Om’s shrine—which is filled with pillows, benches and chairs, and which some of the newer residents simply call The Party Shack—has become an unofficial public space. Three Hawaiian guys from Kalapana, who had been kicking back there when the Folgers drove up, put down their Bud Lights to help with the watering. When all the wine jugs are empty, everybody hangs out for a while, talking story and sharing a smoke. Then the Hawaiian guys drive off to find some steaks, with plans to return later that night to cook them on bruddah Om’s grill, and Bobu, Joya and Shakti reminisce about those exciting times when 1,600-foot fountains of lava rose from the mountainside and molten rock engulfed everyone’s homes.
“We had one rule,” says Bobu, who has a gray pony tail and a braided beard, and who does not look like someone who puts up with too many rules. “Park the car pointing downhill. You get a quicker start then, because when it’s time to go, it’s time to go.”
“Our friend drew the best picture,” says Shakti. “Everybody’s evacuating, and he’s running down the hill and the lava’s running down the hill behind him. He’s got a pot plant in one arm, and his baby in the other—everything you need to regrow your next life. Pot plant. Baby. All your keiki. That is the picture we grew up with.”
Joya says she’s amazed at how many people have built houses out on the black lava in the last few years. “Most of them are newcomers,” she says. “They’re all independent kind of characters.”

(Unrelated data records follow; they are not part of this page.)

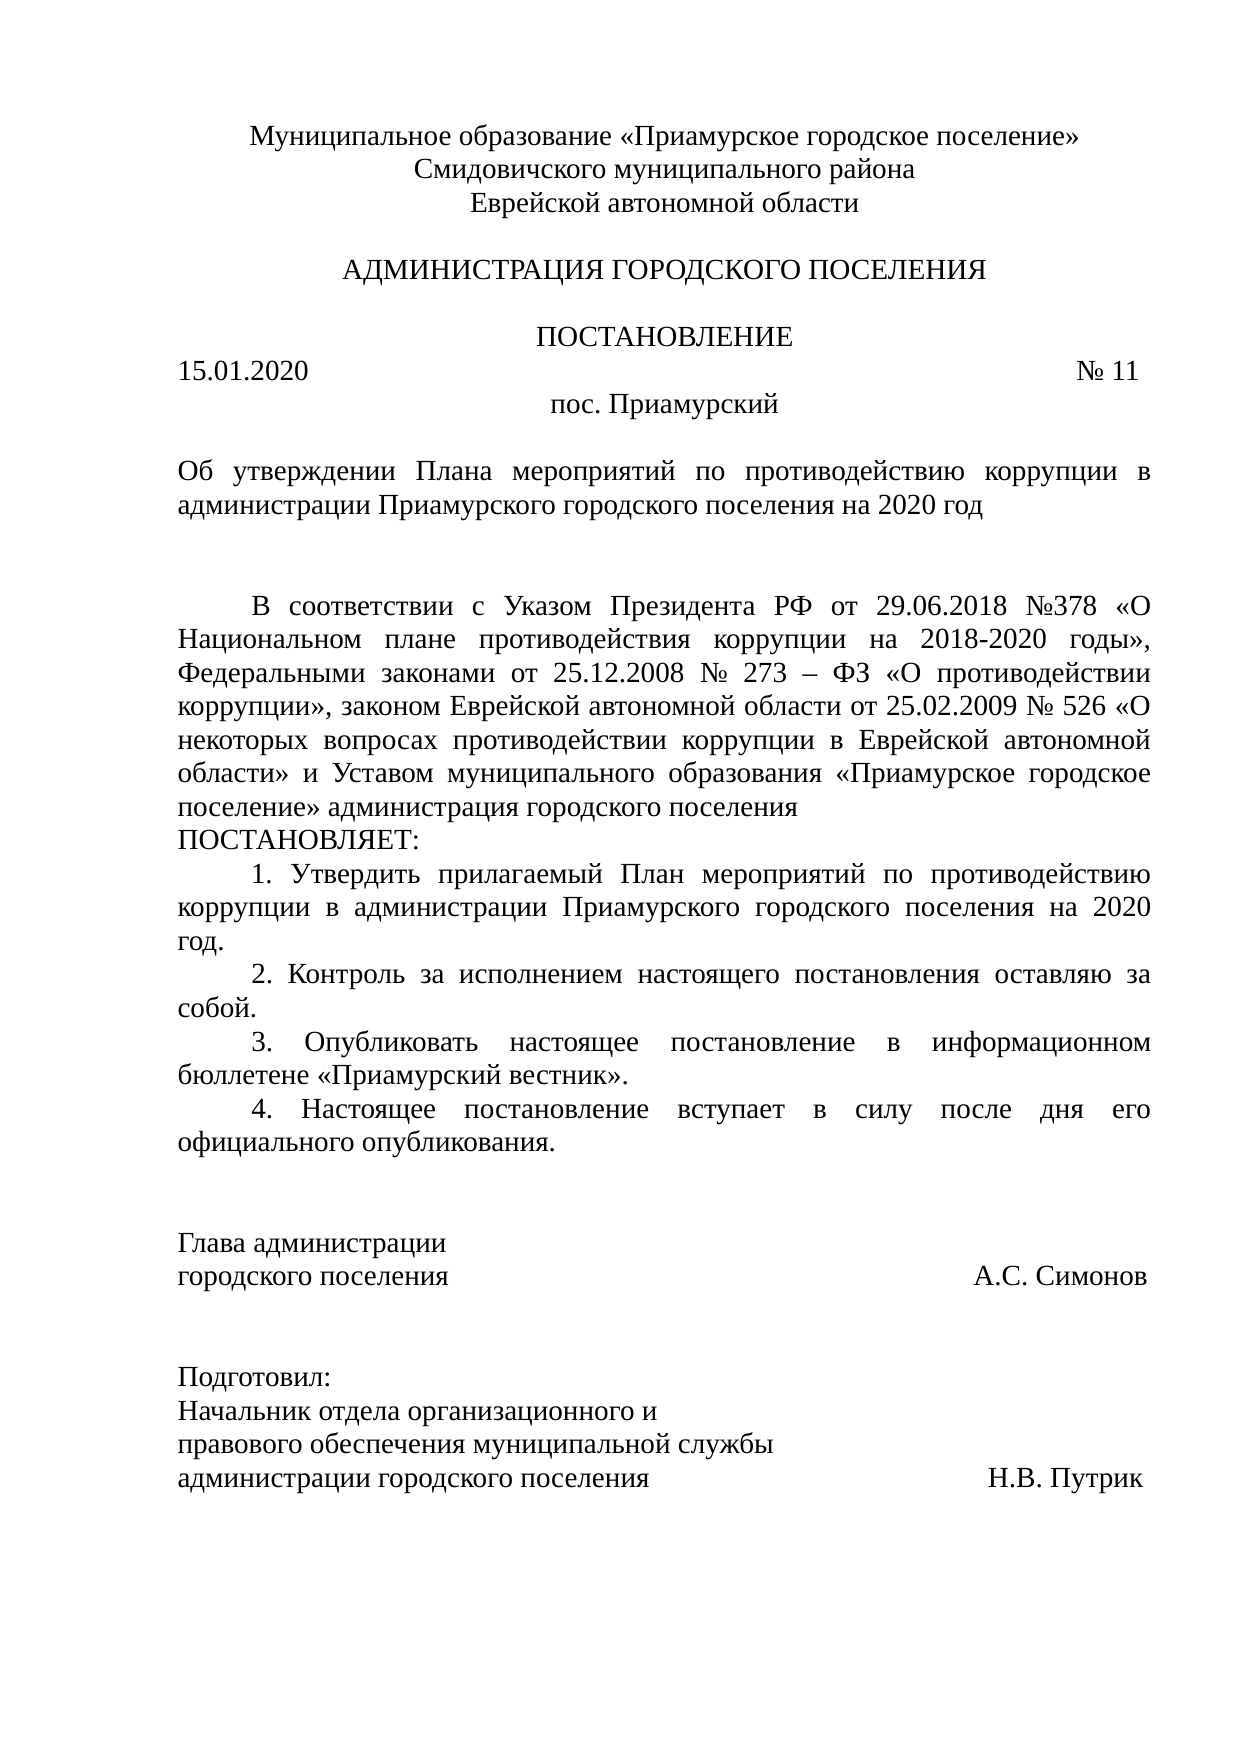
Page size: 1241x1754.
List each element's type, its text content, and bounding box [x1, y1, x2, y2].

text Еврейской автономной области [177, 185, 1152, 219]
text 3. Опубликовать настоящее постановление в информационном бюллетене «Приамурский вестник». [177, 1024, 1152, 1091]
text 4. Настоящее постановление вступает в силу после дня его официального опубликования. [177, 1091, 1152, 1158]
text 15.01.2020 № 11 [177, 353, 1152, 386]
text Смидовичского муниципального района [177, 152, 1152, 185]
text правового обеспечения муниципальной службы [177, 1426, 1152, 1460]
text ПОСТАНОВЛЕНИЕ [177, 319, 1152, 353]
text администрации городского поселения Н.В. Путрик [177, 1460, 1152, 1493]
text ПОСТАНОВЛЯЕТ: [177, 822, 1152, 856]
text В соответствии с Указом Президента РФ от 29.06.2018 №378 «О Национальном плане противодействия коррупции на 2018-2020 годы», Федеральными законами от 25.12.2008 № 273 – ФЗ «О противодействии коррупции», законом Еврейской автономной области от 25.02.2009 № 526 «О некоторых вопросах противодействии коррупции в Еврейской автономной области» и Уставом муниципального образования «Приамурское городское поселение» администрация городского поселения [177, 588, 1152, 822]
text 2. Контроль за исполнением настоящего постановления оставляю за собой. [177, 957, 1152, 1024]
text АДМИНИСТРАЦИЯ ГОРОДСКОГО ПОСЕЛЕНИЯ [177, 252, 1152, 286]
text Подготовил: [177, 1359, 1152, 1393]
text пос. Приамурский [177, 386, 1152, 420]
text Муниципальное образование «Приамурское городское поселение» [177, 118, 1152, 152]
text Об утверждении Плана мероприятий по противодействию коррупции в администрации Приамурского городского поселения на 2020 год [177, 453, 1152, 521]
text Начальник отдела организационного и [177, 1393, 1152, 1426]
text 1. Утвердить прилагаемый План мероприятий по противодействию коррупции в администрации Приамурского городского поселения на 2020 год. [177, 856, 1152, 957]
text Глава администрации [177, 1225, 1152, 1258]
text городского поселения А.С. Симонов [177, 1258, 1152, 1292]
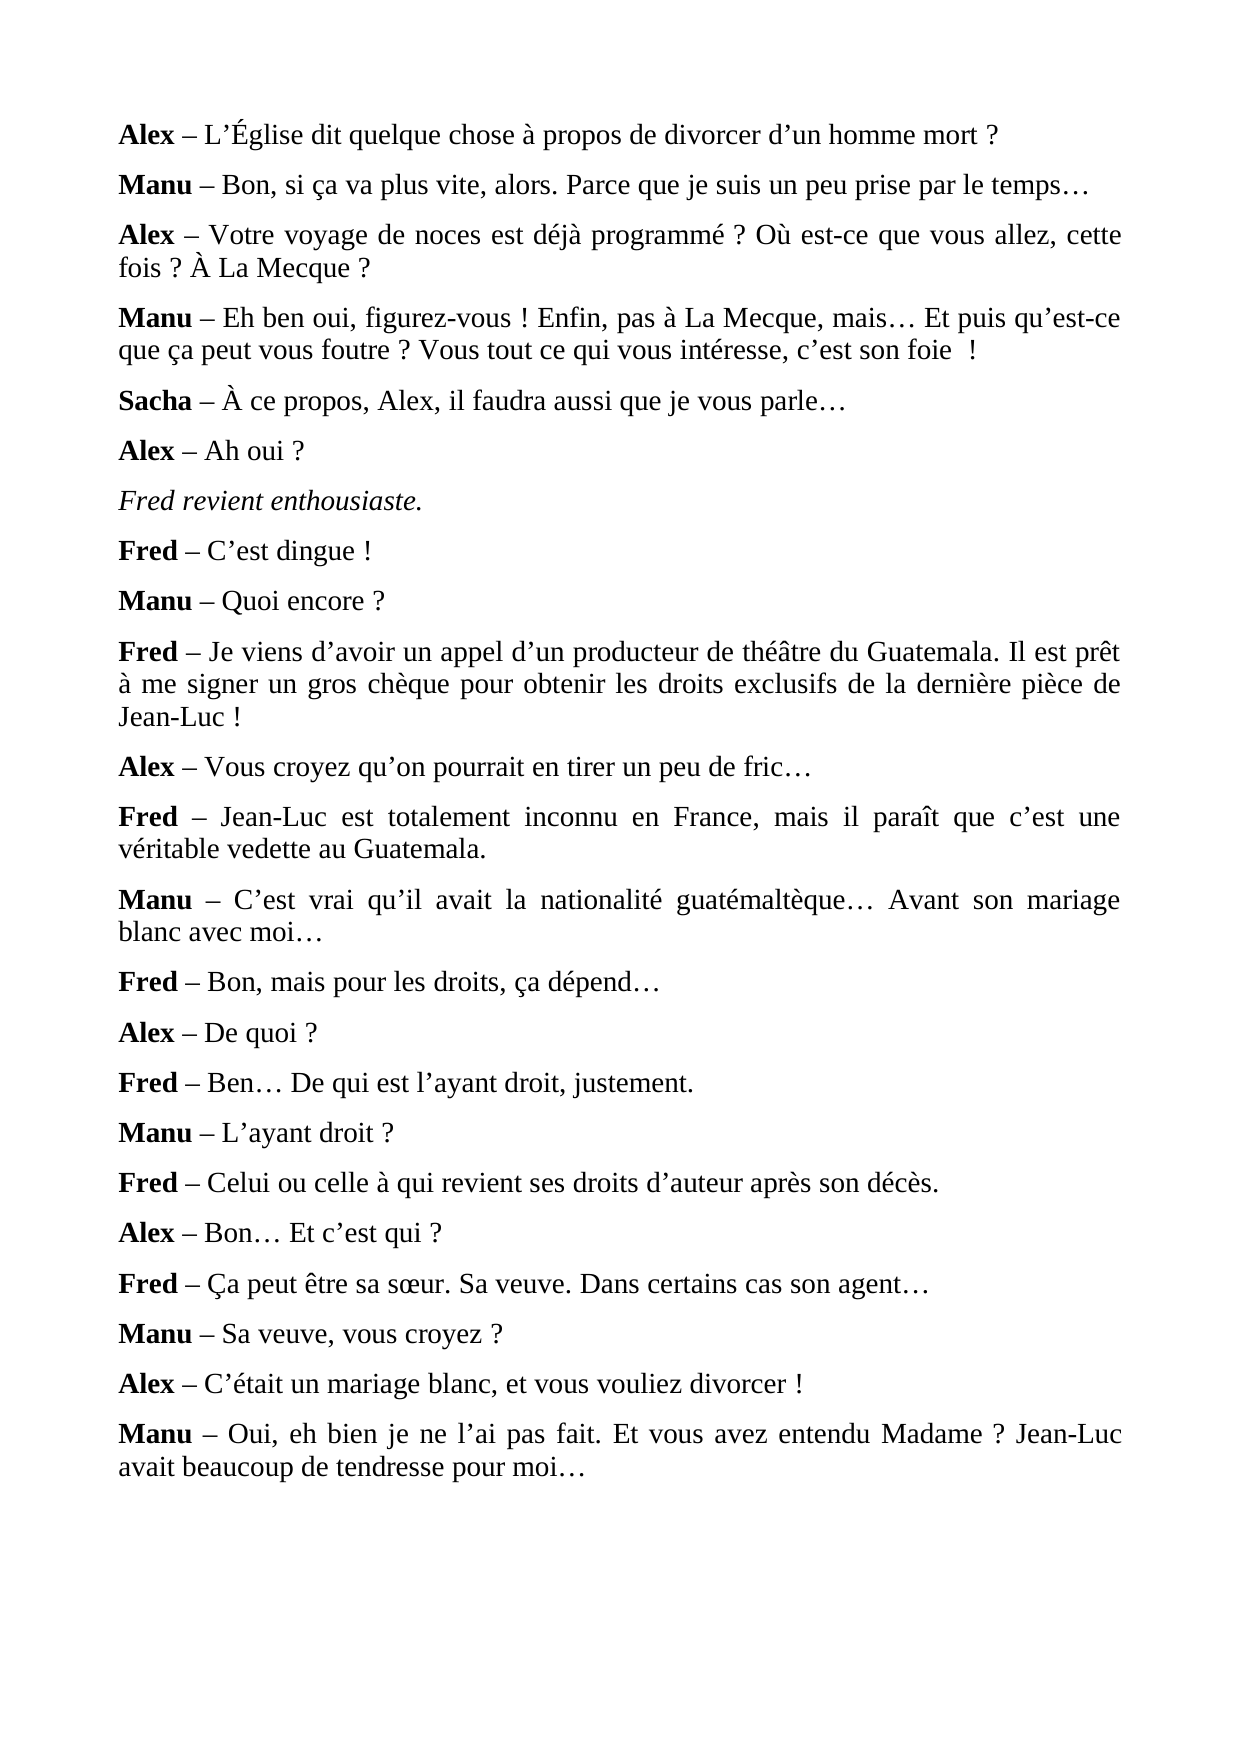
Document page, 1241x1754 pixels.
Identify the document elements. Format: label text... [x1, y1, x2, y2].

“They’re not trying to keep up with the Joneses,” Shakti says.
“Somebody’s going to get a hair up his ass and everybody’s going to get a notice on the door,” says Bobu. “Shit’s gonna start. Attorneys, cops, evictions, lawyers!”
“Nothing’s built to code, that’s what we’re saying,” Shakti says.
“You can see how people would want to drop out and start a home down here,” says Joya. “It’s so nice and peaceful down here. It’s very inviting.”
“They filmed Planet of the Apes here,” says Mike, who had been sitting quietly up to that point. The area is so otherworldly that Hollywood did, indeed, shoot scenes from Planet of the Apes II here in 2001, before houses started to appear.
A rain squall hits and we talk about the weather. When the conversation lulls, we listen to the wind and stare out over the lava field, a vast plain of black rock that heaves and pitches all the way to the horizon, like a stormy, petrified sea. Halema‘uma‘u crater, the caldera at the summit of Kilauea and the fire pit in which Pele dwells, is 19 miles away. Pu‘u O‘o vent, the cinder and spatter cone currently at the heart of the eruption, is eight miles away. On a long downslope stretch of the mountainside below Pu‘u O‘o, sulfurous white smoke marks the current edge of the lava flow, which, at the moment, is just three miles away.